P₂ = ??? atm, T₂ = 30.0°C + 273 = 303 K.
∴ P₂ = P₁T₂/T₁ = (2.0 atm)(303 K)/(293 K) = 2.068 atm.
Q2:
P₁ = 0.55 atm, T₁ = 25.0°C + 273 = 298 K.
P₂ = ??? atm, T₂ = 125.0°C + 273 = 398 K.
∴ P₂ = P₁T₂/T₁ = (0.55 atm)(398 K)/(298 K) = 0.7346 atm.
Q3:
P₁ = 87.0 mm Hg, T₁ = 77.0 K.
P₂ = ??? atm, T₂ = 25.0°C + 273 = 298.0 K.
∴ P₂ = P₁T₂/T₁ = (87.0 mm Hg)(298 K)/(77 K) = 336.7 mm Hg.
Q4:
P₁ = 248.0 kPa, T₁ = 10.0°C + 273 = 283 K.
P₂ = 345.0 kPa, T₂ = ??? K.
∴ T₂ = P₂T₁/P₁ = (345.0 kPa)(283 K)/(248.0 kPa) = 393.7 K - 273 = 120.7 °C.
Q5:
P₁ = 750.0 mm Hg, T₁ = 22.0°C + 273 = 295 K.

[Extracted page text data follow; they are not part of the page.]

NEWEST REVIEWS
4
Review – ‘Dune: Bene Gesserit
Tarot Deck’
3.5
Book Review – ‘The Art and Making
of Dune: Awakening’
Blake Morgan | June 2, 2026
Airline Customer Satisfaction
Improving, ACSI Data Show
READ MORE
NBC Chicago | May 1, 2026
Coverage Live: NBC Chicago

P₂ = ??? mm Hg, T₂ = 0.0°C + 273 = 273 K.
∴ P₂ = P₁T₂/T₁ = (750.0 mm Hg)(273 K)/(295 K) = 694.1 mm Hg.
Q6:
P₁ = 599.0 mm Hg, T₁ = 40.0°C + 273 = 313 K.

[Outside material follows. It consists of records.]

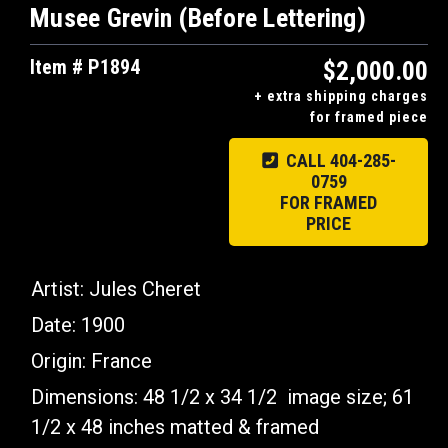
Musee Grevin (Before Lettering)
Item # P1894
$2,000.00
+ extra shipping charges
for framed piece
CALL 404-285-
0759
FOR FRAMED
PRICE
Artist: Jules Cheret
Date: 1900
Origin: France
Dimensions: 48 1/2 x 34 1/2 image size; 61
1/2 x 48 inches matted & framed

P₂ = 760.0 mm Hg, T₂ = ??? K.
∴ T₂ = P₂T₁/P₁ = (760.0 mm Hg)(313 K)/(599 mm Hg) = 397.1 K.
Q7:
P₁ = 800.0 mm Hg, T₁ = 323 K.
P₂ = ??? mm Hg, T₂ = 273.15 K.
∴ P₂ = P₁T₂/T₁ = (800.0 mm Hg)(273.15 K)/(323 K) = 676.5 mm Hg.
Q8:
P₁ = 30.0 kPa, T₁ = - 150.0°C + 273 = 123 K.
P₂ = ??? kPa, T₂ = 25.0°C + 273 = 298 K.
∴ P₂ = P₁T₂/T₁ = (30.0 kPa)(298 K)/(123 K) = 72.68 kPa.